→ THE DATA:
● ● ● ● ● ● ●

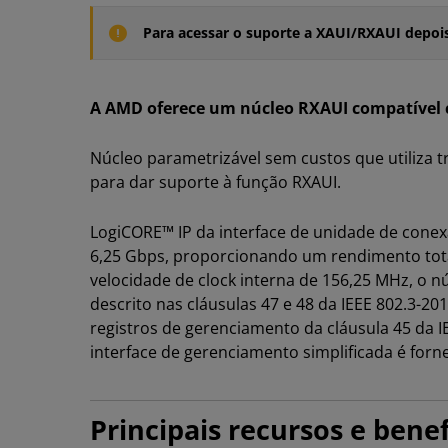
Para acessar o suporte a XAUI/RXAUI depoi
A AMD oferece um núcleo RXAUI compatível c
Núcleo parametrizável sem custos que utiliza tr
para dar suporte à função RXAUI.
LogiCORE™ IP da interface de unidade de conexã
6,25 Gbps, proporcionando um rendimento tota
velocidade de clock interna de 156,25 MHz, o
descrito nas cláusulas 47 e 48 da IEEE 802.3-2
registros de gerenciamento da cláusula 45 da 
interface de gerenciamento simplificada é forne
Principais recursos e benef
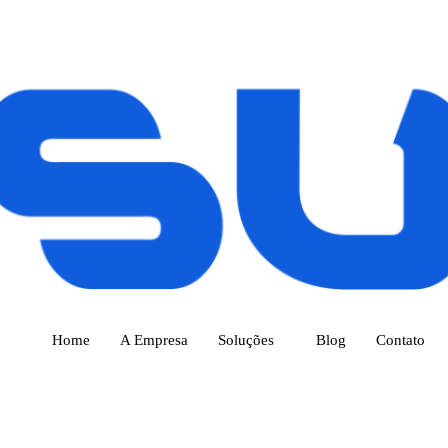
Home
A Empresa
Soluções
Blog
Contato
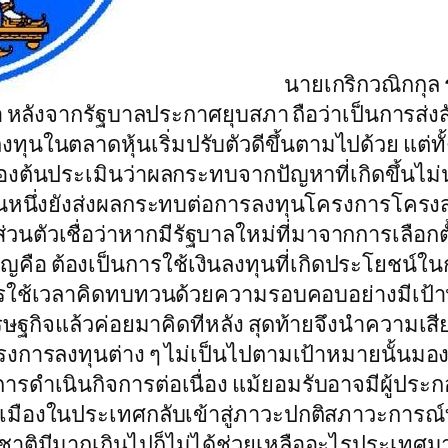
นายเกริกวณิกกุล 
 หลังจากรัฐบาลประกาศยุบสภา ถือว่าเป็นการส่
ทุนในตลาดหุ้นเริ่มปรับตัวดีขึ้นตามไปด้วย แต่ท
บื้องต้นประเมินว่าผลกระทบจากปัญหาที่เกิดขึ้น
่วนหนึ่งยังส่งผลกระทบต่อการลงทุนโครงการโครง
่วนตัวเชื่อว่าหากมีรัฐบาลใหม่ที่มาจากการเลือก
ญคือ ต้องเป็นการใช้เงินลงทุนที่เกิดประโยชน
ารใช้เวลาคิดทบทวนด้วยความรอบคอบอย่างมีเป้
นเศรษฐกิจแล้วค่อยมาคิดทีหลัง สุดท้ายจึงนำความเ
งการลงทุนต่าง ๆ ไม่เป็นไปตามเป้าหมายนั้นมอง
ารดำเนินกิจการต่อเนื่อง แม้ยอมรับอาจมีผู้ประก
รเมืองในประเทศกลับเข้าสู่ภาวะปกติสภาวะการณ์
ชาติมีมากเกินไปก็ไม่ได้ช่วยเหลืออะไรประเทศมาก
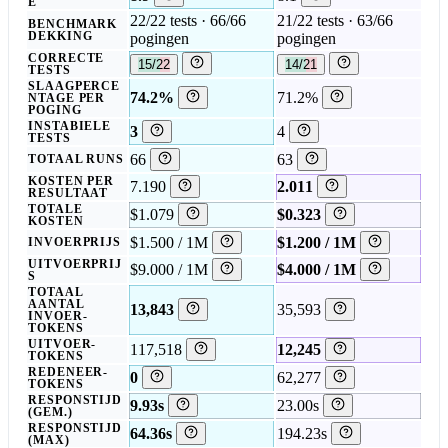
E
22/22 tests · 66/66
21/22 tests · 63/66
BENCHMARK
DEKKING
pogingen
pogingen
CORRECTE
15/22
14/21
TESTS
SLAAGPERCE
74.2%
71.2%
NTAGE PER
POGING
INSTABIELE
3
4
TESTS
66
63
TOTAAL RUNS
KOSTEN PER
7.190
2.011
RESULTAAT
TOTALE
$1.079
$0.323
KOSTEN
$1.500 / 1M
$1.200 / 1M
INVOERPRIJS
UITVOERPRIJ
$9.000 / 1M
$4.000 / 1M
S
TOTAAL
AANTAL
13,843
35,593
INVOER-
TOKENS
UITVOER-
117,518
12,245
TOKENS
REDENEER-
0
62,277
TOKENS
RESPONSTIJD
9.93s
23.00s
(GEM.)
RESPONSTIJD
64.36s
194.23s
(MAX)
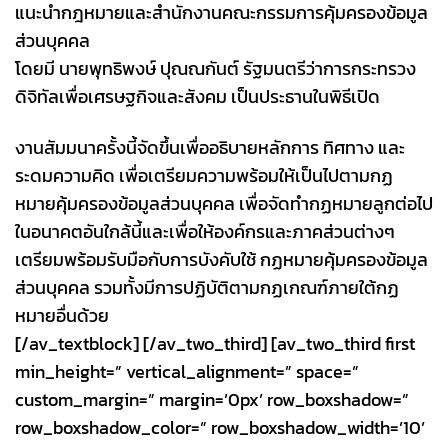
แนะนำกฎหมายและสำนักงานคณะกรรมการคุ้มครองข้อมูล
ส่วนบุคคล
โดยมี นายพุทธิพงษ์ ปุณณกันต์ รัฐมนตรีว่าการกระทรวง
ดิจิทัลเพื่อเศรษฐกิจและสังคม เป็นประธานในพิธีเปิด
งานสัมมนาครั้งนี้จัดขึ้นเพื่ออธิบายหลักการ ทิศทาง และ
ระดมความคิด เพื่อเตรียมความพร้อมให้เป็นไปตามกฏ
หมายคุ้มครองข้อมูลส่วนบุคคล เพื่อจัดทำกฏหมายลูกต่อไป
ในอนาคตอันใกล้นี้และเพื่อให้องค์กรและภาคส่วนต่างๆ
เตรียมพร้อมรับมือกับการบังคับใช้ กฏหมายคุ้มครองข้อมูล
ส่วนบุคคล รวมทั้งมีการปฏิบัติตามกฏเกณฑ์ภายใต้กฏ
หมายอื่นด้วย
[/av_textblock] [/av_two_third] [av_two_third first
min_height=” vertical_alignment=” space=”
custom_margin=” margin=’0px’ row_boxshadow=”
row_boxshadow_color=” row_boxshadow_width=’10’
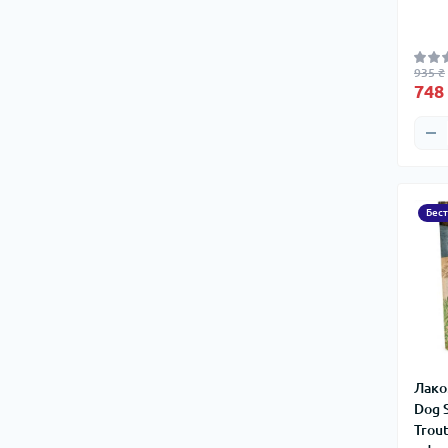
935 ₴
748
Бес
Лако
Dog 
Trout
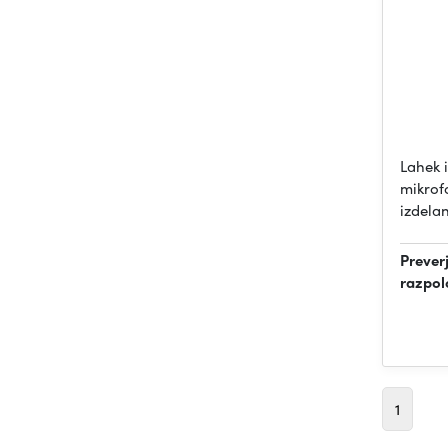
Lahek i
mikrof
izdela
Prever
razpol
1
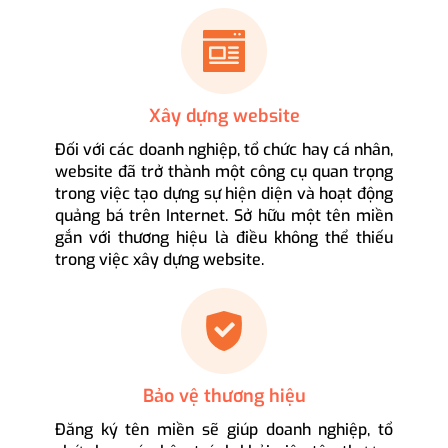
Xây dựng website
Đối với các doanh nghiệp, tổ chức hay cá nhân,
website đã trở thành một công cụ quan trọng
trong việc tạo dựng sự hiện diện và hoạt động
quảng bá trên Internet. Sở hữu một tên miền
gắn với thương hiệu là điều không thể thiếu
trong việc xây dựng website.
Bảo vệ thương hiệu
Đăng ký tên miền sẽ giúp doanh nghiệp, tổ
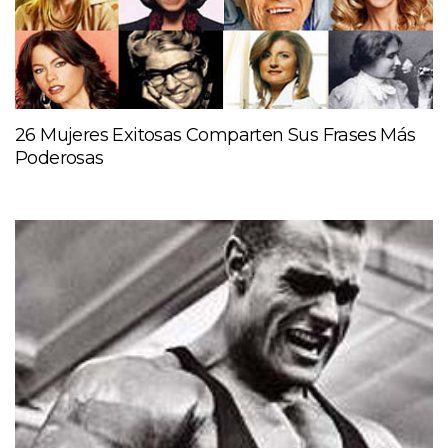
26 Mujeres Exitosas Comparten Sus Frases Más
Poderosas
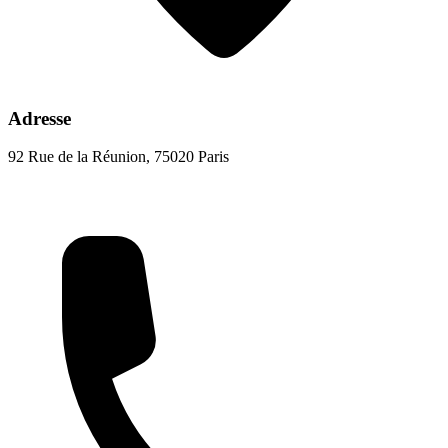
Adresse
92 Rue de la Réunion, 75020 Paris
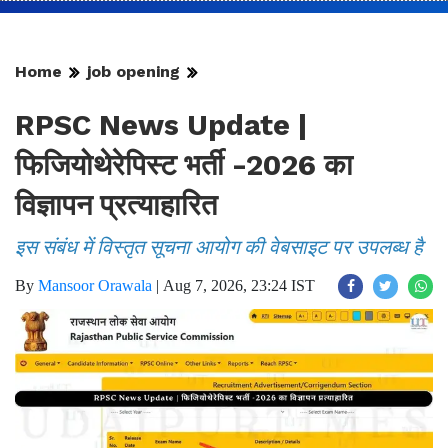
Home
job opening
RPSC News Update |
फिजियोथेरेपिस्ट भर्ती -2026 का
विज्ञापन प्रत्याहारित
इस संबंध में विस्तृत सूचना आयोग की वेबसाइट पर उपलब्ध है
By
Mansoor Orawala
|
Aug 7, 2026, 23:24 IST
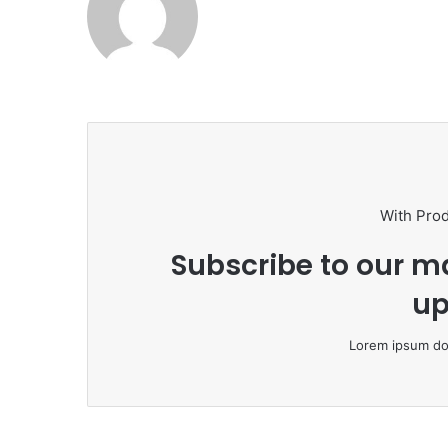
With Pro
Subscribe to our ma
up
Lorem ipsum dol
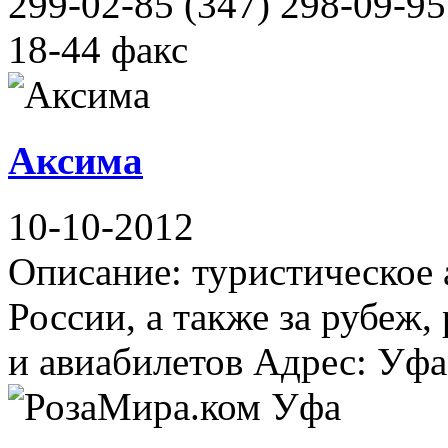
299-02-85 (347) 298-09-95
18-44 факс
Аксима
10-10-2012
Описание: туристическое 
России, а также за рубеж
и авиабилетов Адрес: Уфа,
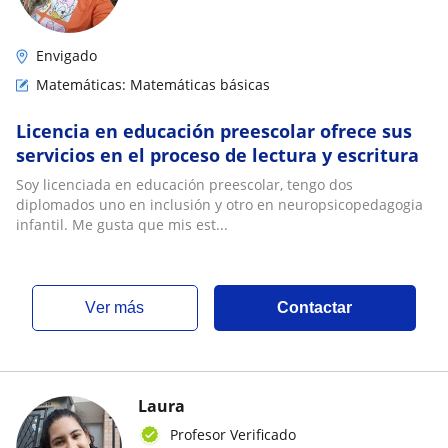
Envigado
Matemáticas: Matemáticas básicas
Licencia en educación preescolar ofrece sus
servicios en el proceso de lectura y escritura
Soy licenciada en educación preescolar, tengo dos
diplomados uno en inclusión y otro en neuropsicopedagogia
infantil. Me gusta que mis est...
ver más
Contactar
Laura
Profesor Verificado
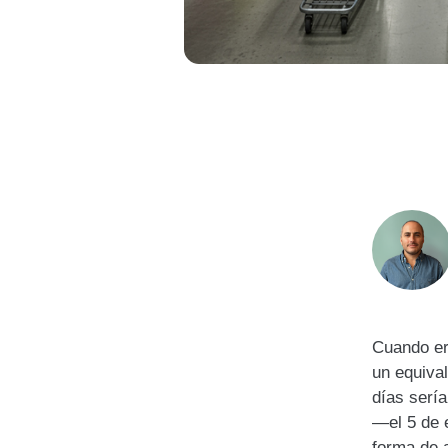
Cuando er
un equiva
días serí
—el 5 de 
forma de a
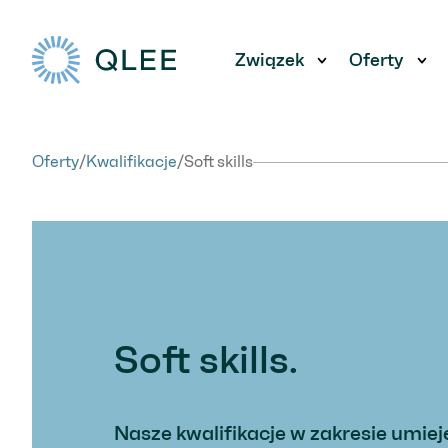
Związek
Oferty
Pokaż podmen
Po
Oferty
/
Kwalifikacje
/
Soft skills
Soft skills.
Nasze kwalifikacje w zakresie umiej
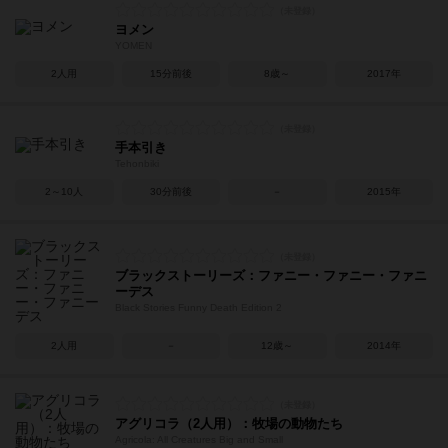
ヨメン
YOMEN
2人用
15分前後
8歳～
2017年
手本引き
Tehonbiki
2～10人
30分前後
－
2015年
ブラックストーリーズ：ファニー・ファニー・ファニ
ーデス
Black Stories Funny Death Edition 2
2人用
－
12歳～
2014年
アグリコラ（2人用）：牧場の動物たち
Agricola: All Creatures Big and Small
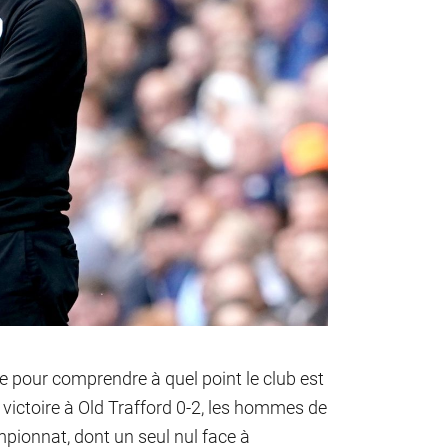
uve pour comprendre à quel point le club est
ictoire à Old Trafford 0-2, les hommes de
pionnat, dont un seul nul face à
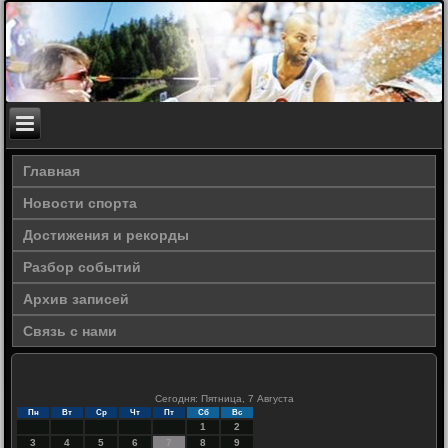
Главная
Новости спорта
Достижения и рекорды
Разбор событий
Архив записей
Связь с нами
Сегодня: Пятница, 7 Августа
Пн
Вт
Ср
Чт
Пт
Сб
Вс
1
2
3
4
5
6
7
8
9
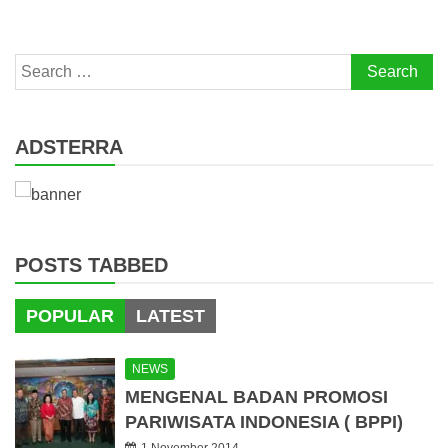
Search
for:
ADSTERRA
POSTS TABBED
POPULAR
LATEST
NEWS
MENGENAL BADAN PROMOSI
PARIWISATA INDONESIA ( BPPI)
1 November 2014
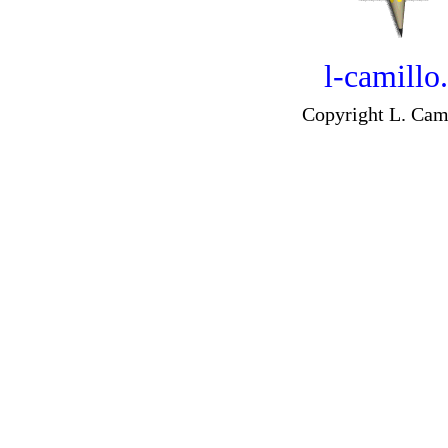
l-camillo
Copyright L. Cam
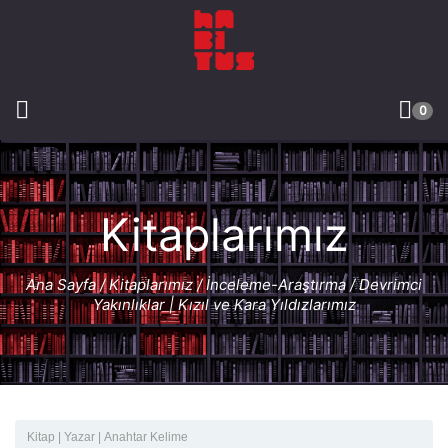
0
Kitaplarımız
Ana Sayfa
/
Kitaplarımız
/
İnceleme-Araştırma
/ Devrimci
Yakınlıklar | Kızıl ve Kara Yıldızlarımız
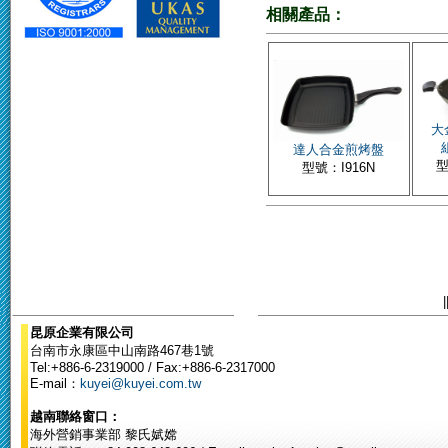
相關產品：
大
達人合金煎烤盤
型
型號：I916N
|
昆原企業有限公司
台南市永康區中山南路467巷1號
Tel:+886-6-2319000 / Fax:+886-6-2317000
E-mail：
kuyei@kuyei.com.tw
越南聯絡窗口：
海外營銷事業部 黎氏娬嫦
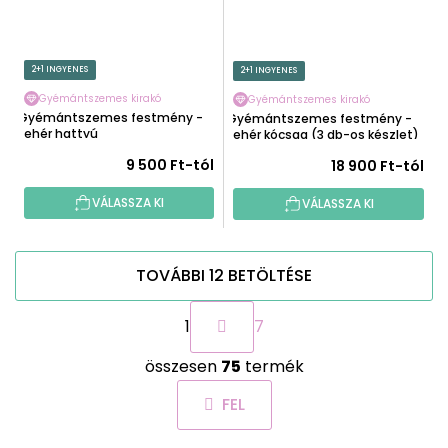
2+1 INGYENES
2+1 INGYENES
Gyémántszemes kirakó
Gyémántszemes kirakó
Gyémántszemes festmény -
Gyémántszemes festmény -
Fehér hattyú
Fehér kócsag (3 db-os készlet)
9 500 Ft-tól
18 900 Ft-tól
VÁLASSZA KI
VÁLASSZA KI
TOVÁBBI 12 BETÖLTÉSE
L
1
7
a
p
L
o
összesen
75
termék
i
z
s
á
FEL
t
s
a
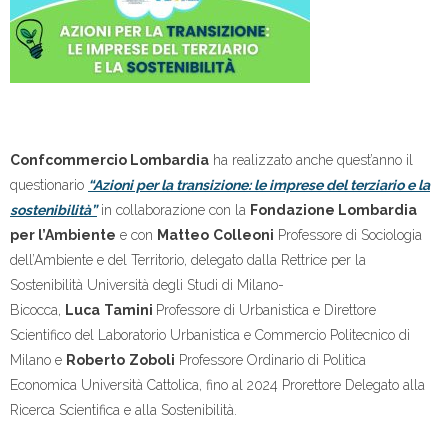
Confcommercio Lombardia
ha realizzato anche quest’anno il
questionario
“Azioni per la transizione: le imprese del terziario e la
sostenibilità”
in collaborazione con la
Fondazione Lombardia
per l’Ambiente
e con
Matteo
Colleoni
Professore di Sociologia
dell’Ambiente e del Territorio, delegato dalla Rettrice per la
Sostenibilità Università degli Studi di Milano-
Bicocca,
Luca
Tamini
Professore di Urbanistica e Direttore
Scientifico del Laboratorio Urbanistica e Commercio Politecnico di
Milano e
Roberto
Zoboli
Professore Ordinario di Politica
Economica Università Cattolica, fino al 2024 Prorettore Delegato alla
Ricerca Scientifica e alla Sostenibilità.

● ● ● ● ● ● ●

→ ASSIGNMENT:
Render the part of the records that opens with the line containing "299-02-85 (347) 298-09-95" and closes with the line containing "Nasze kwalifikacje w zakresie umiej" as a Markdown table with the columns Row and Line, giving each line its own numbered row. Skip blank lines and leave the pictures out.

→ EXERCISE OUTPUT:
| Row | Line |
|---|---|
| 1 | 299-02-85 (347) 298-09-95 |
| 2 | 18-44 факс |
| 3 | Аксима |
| 4 | 10-10-2012 |
| 5 | Описание: туристическое  |
| 6 | России, а также за рубеж |
| 7 | и авиабилетов Адрес: Уфа, |
| 8 | Envigado |
| 9 | Matemáticas: Matemáticas básicas |
| 10 | Licencia en educación preescolar ofrece sus |
| 11 | servicios en el proceso de lectura y escritura |
| 12 | Soy licenciada en educación preescolar, tengo dos |
| 13 | diplomados uno en inclusión y otro en neuropsicopedagogia |
| 14 | infantil. Me gusta que mis est... |
| 15 | ver más |
| 16 | Contactar |
| 17 | Laura |
| 18 | Profesor Verificado |
| 19 | Cuando er |
| 20 | un equiva |
| 21 | días serí |
| 22 | —el 5 de  |
| 23 | forma de a |
| 24 | Związek |
| 25 | Oferty |
| 26 | Pokaż podmen |
| 27 | Po |
| 28 | Oferty |
| 29 | / |
| 30 | Kwalifikacje |
| 31 | / |
| 32 | Soft skills |
| 33 | Soft skills. |
| 34 | Nasze kwalifikacje w zakresie umiej |